An association of schools has challenged the constitutional validity of RTE Act in the Supreme Court saying the government was trying to enforce reservation and regulate affairs of private unaided and minority educational institutions in complete breach of an 11-judge Bench verdict of the apex court.
Under the Act free and compulsory education was made a fundamental right for children between 6-14 years and it mandated that even private educational institutions have to reserve 25 per cent of the seats for children from poor families.
The Association, which claims to represent 100 unaided and minority schools, argued that this virtually means these institutions must admit whichever child turns up till they run out of the quota seats.
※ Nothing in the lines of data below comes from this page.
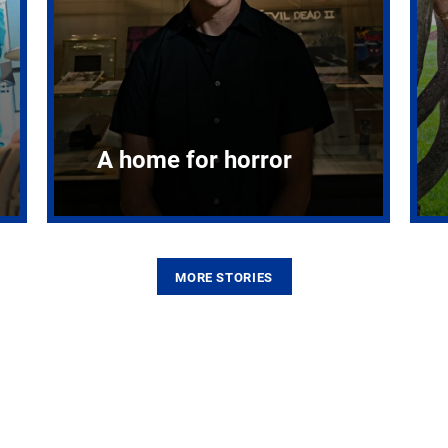
A home for horror
MORE STORIES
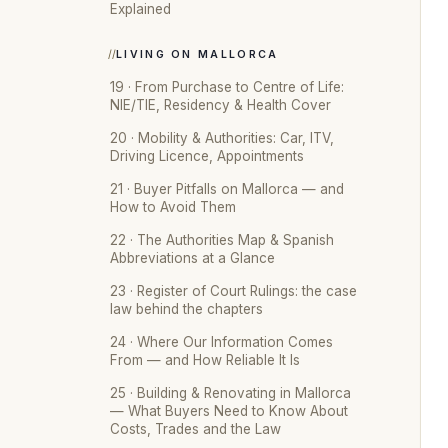
Explained
LIVING ON MALLORCA
19 · From Purchase to Centre of Life:
NIE/TIE, Residency & Health Cover
20 · Mobility & Authorities: Car, ITV,
Driving Licence, Appointments
21 · Buyer Pitfalls on Mallorca — and
How to Avoid Them
22 · The Authorities Map & Spanish
Abbreviations at a Glance
23 · Register of Court Rulings: the case
law behind the chapters
24 · Where Our Information Comes
From — and How Reliable It Is
25 · Building & Renovating in Mallorca
— What Buyers Need to Know About
Costs, Trades and the Law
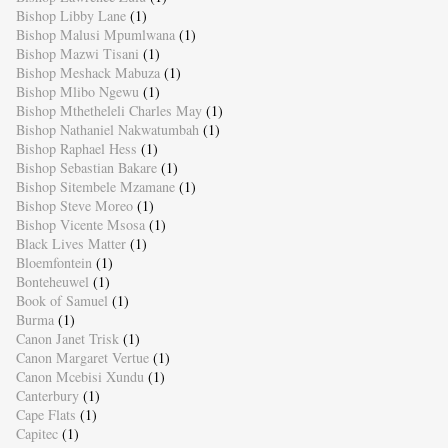
Bishop Libby Lane
(1)
Bishop Malusi Mpumlwana
(1)
Bishop Mazwi Tisani
(1)
Bishop Meshack Mabuza
(1)
Bishop Mlibo Ngewu
(1)
Bishop Mthetheleli Charles May
(1)
Bishop Nathaniel Nakwatumbah
(1)
Bishop Raphael Hess
(1)
Bishop Sebastian Bakare
(1)
Bishop Sitembele Mzamane
(1)
Bishop Steve Moreo
(1)
Bishop Vicente Msosa
(1)
Black Lives Matter
(1)
Bloemfontein
(1)
Bonteheuwel
(1)
Book of Samuel
(1)
Burma
(1)
Canon Janet Trisk
(1)
Canon Margaret Vertue
(1)
Canon Mcebisi Xundu
(1)
Canterbury
(1)
Cape Flats
(1)
Capitec
(1)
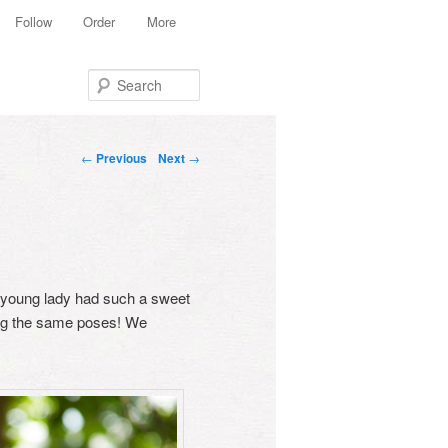
Follow
Order
More
Search
Post navigation
←
Previous
Next
→
ly young lady had such a sweet
ing the same poses! We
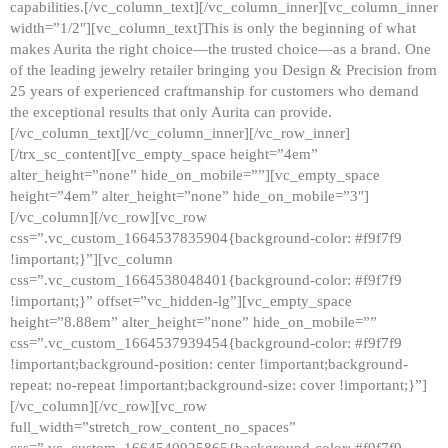
capabilities.[/vc_column_text][/vc_column_inner][vc_column_inner
width=”1/2″][vc_column_text]This is only the beginning of what
makes Aurita the right choice—the trusted choice—as a brand. One
of the leading jewelry retailer bringing you Design & Precision from
25 years of experienced craftmanship for customers who demand
the exceptional results that only Aurita can provide.
[/vc_column_text][/vc_column_inner][/vc_row_inner]
[/trx_sc_content][vc_empty_space height=”4em”
alter_height=”none” hide_on_mobile=””][vc_empty_space
height=”4em” alter_height=”none” hide_on_mobile=”3″]
[/vc_column][/vc_row][vc_row
css=”.vc_custom_1664537835904{background-color: #f9f7f9
!important;}”][vc_column
css=”.vc_custom_1664538048401{background-color: #f9f7f9
!important;}” offset=”vc_hidden-lg”][vc_empty_space
height=”8.88em” alter_height=”none” hide_on_mobile=””
css=”.vc_custom_1664537939454{background-color: #f9f7f9
!important;background-position: center !important;background-
repeat: no-repeat !important;background-size: cover !important;}”]
[/vc_column][/vc_row][vc_row
full_width=”stretch_row_content_no_spaces”
css=”.vc_custom_1664540925865{background-color: #f9f7f9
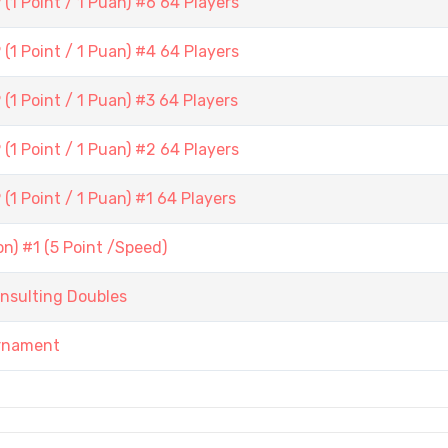
1 Point / 1 Puan) #6 64 Players
1 Point / 1 Puan) #4 64 Players
1 Point / 1 Puan) #3 64 Players
1 Point / 1 Puan) #2 64 Players
1 Point / 1 Puan) #1 64 Players
) #1 (5 Point /Speed)
nsulting Doubles
urnament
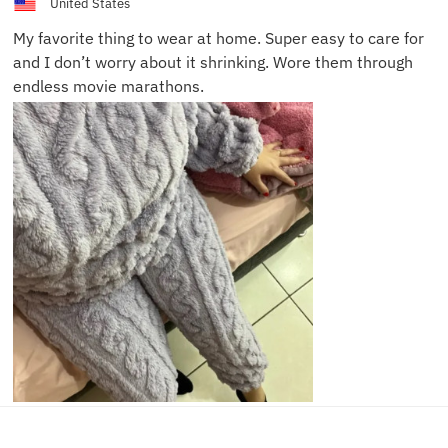
United States
My favorite thing to wear at home. Super easy to care for
and I don’t worry about it shrinking. Wore them through
endless movie marathons.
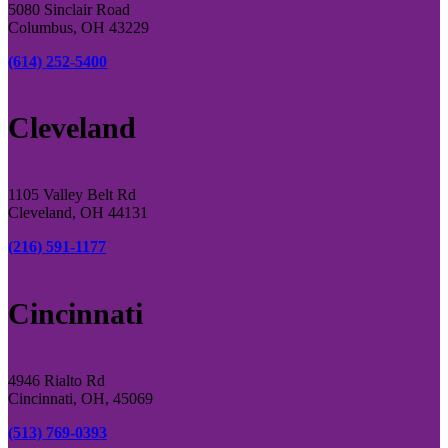
5080 Sinclair Road
Columbus, OH 43229
(614) 252-5400
Cleveland
1105 Valley Belt Rd
Cleveland, OH 44131
(216) 591-1177
Cincinnati
4946 Rialto Rd
Cincinnati, OH, 45069
(513) 769-0393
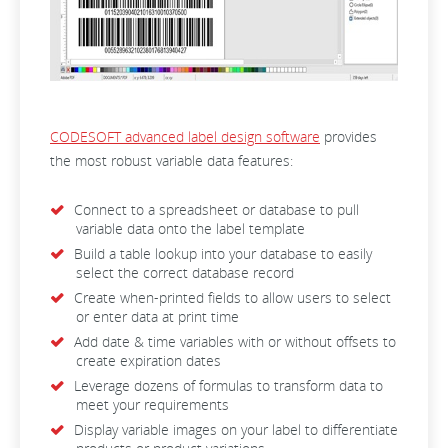
CODESOFT advanced label design software
provides
the most robust variable data features:
Connect to a spreadsheet or database to pull
variable data onto the label template
Build a table lookup into your database to easily
select the correct database record
Create when-printed fields to allow users to select
or enter data at print time
Add date & time variables with or without offsets to
create expiration dates
Leverage dozens of formulas to transform data to
meet your requirements
Display variable images on your label to differentiate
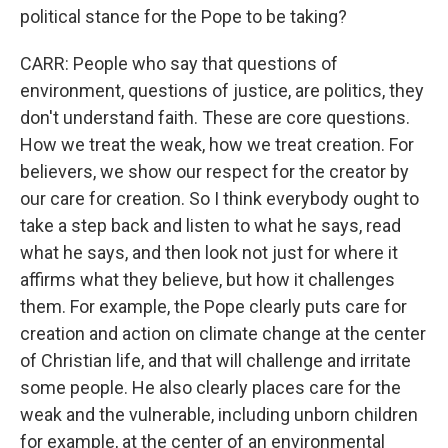
political stance for the Pope to be taking?
CARR: People who say that questions of
environment, questions of justice, are politics, they
don't understand faith. These are core questions.
How we treat the weak, how we treat creation. For
believers, we show our respect for the creator by
our care for creation. So I think everybody ought to
take a step back and listen to what he says, read
what he says, and then look not just for where it
affirms what they believe, but how it challenges
them. For example, the Pope clearly puts care for
creation and action on climate change at the center
of Christian life, and that will challenge and irritate
some people. He also clearly places care for the
weak and the vulnerable, including unborn children
for example, at the center of an environmental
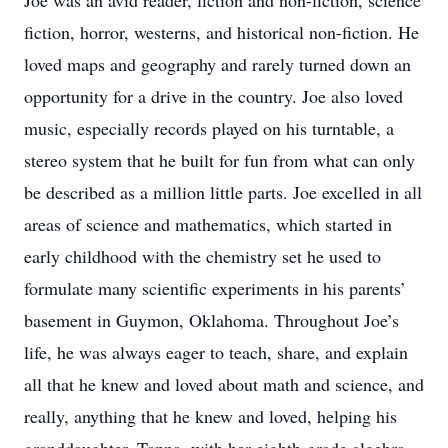
Joe was an avid reader, fiction and non-fiction, science
fiction, horror, westerns, and historical non-fiction. He
loved maps and geography and rarely turned down an
opportunity for a drive in the country. Joe also loved
music, especially records played on his turntable, a
stereo system that he built for fun from what can only
be described as a million little parts. Joe excelled in all
areas of science and mathematics, which started in
early childhood with the chemistry set he used to
formulate many scientific experiments in his parents’
basement in Guymon, Oklahoma. Throughout Joe’s
life, he was always eager to teach, share, and explain
all that he knew and loved about math and science, and
really, anything that he knew and loved, helping his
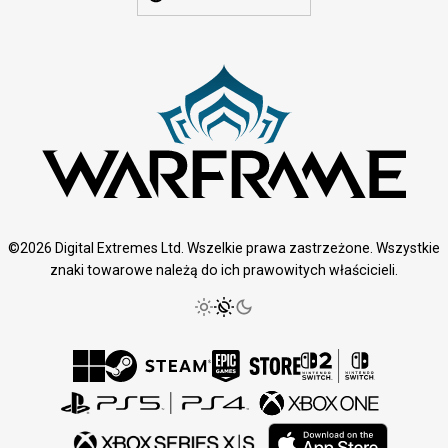
©2026 Digital Extremes Ltd. Wszelkie prawa zastrzeżone. Wszystkie
znaki towarowe należą do ich prawowitych właścicieli.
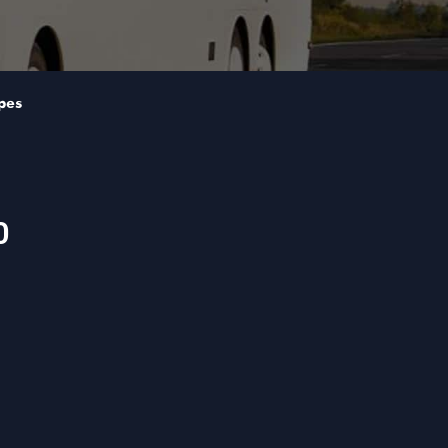
pes
0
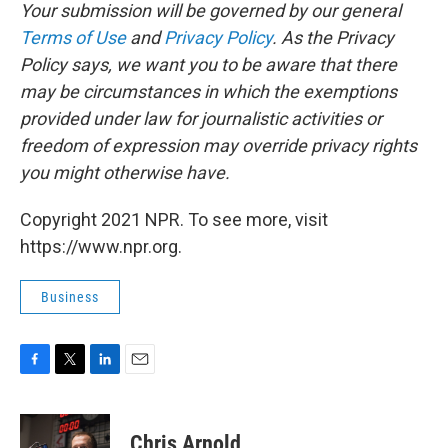
Your submission will be governed by our general
Terms of Use
and
Privacy Policy
. As the Privacy
Policy says, we want you to be aware that there
may be circumstances in which the exemptions
provided under law for journalistic activities or
freedom of expression may override privacy rights
you might otherwise have.
Copyright 2021 NPR. To see more, visit
https://www.npr.org.
Business
F
T
L
E
a
w
i
m
c
i
n
a
e
t
k
i
Chris Arnold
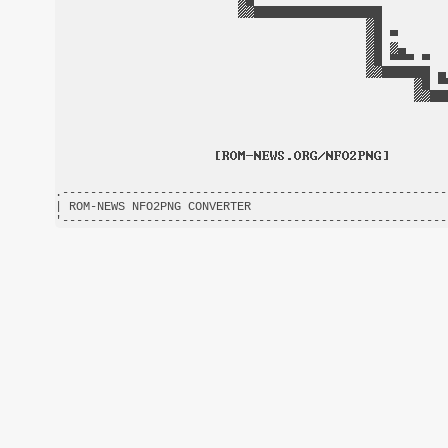
.-------------------------------------------------------
| ROM-NEWS NFO2PNG CONVERTER                            
'-------------------------------------------------------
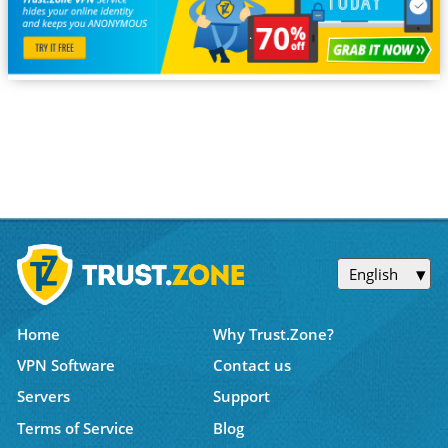
English
Home
Why Trust.Zone?
VPN Software
Contact us
Servers
Support
Terms of Service
Blog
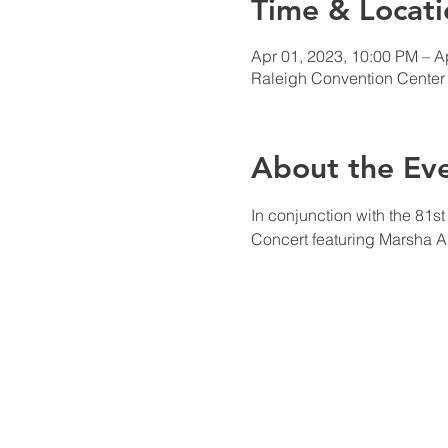
Time & Locati
Apr 01, 2023, 10:00 PM – A
Raleigh Convention Center 
About the Ev
In conjunction with the 81s
Concert featuring Marsha A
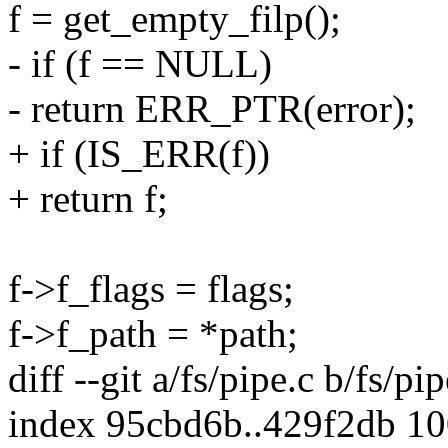
f = get_empty_filp();
- if (f == NULL)
- return ERR_PTR(error);
+ if (IS_ERR(f))
+ return f;
f->f_flags = flags;
f->f_path = *path;
diff --git a/fs/pipe.c b/fs/pip
index 95cbd6b..429f2db 1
It argued that the blanket ban on interviews robs schools of their right to decide the kind of student they want.
Admission tests and interviews are already banned in Delhi under a high court judgment but many schools do run unofficial checks on the family backgrounds, income and educational qualifications of the parents.
The petitioners have faulted the “neighbourhood school” concept too, saying it “discriminates” between children. For instance, a child from a slum bordering an upscale locality may have an elite school in his “neighbourhood” while a child from another slum or a village may not.
Besides, the clause will tie many poor children to bad government schools in their locality, denying them possible free education under the weaker-section quota in a better state-aided school elsewhere.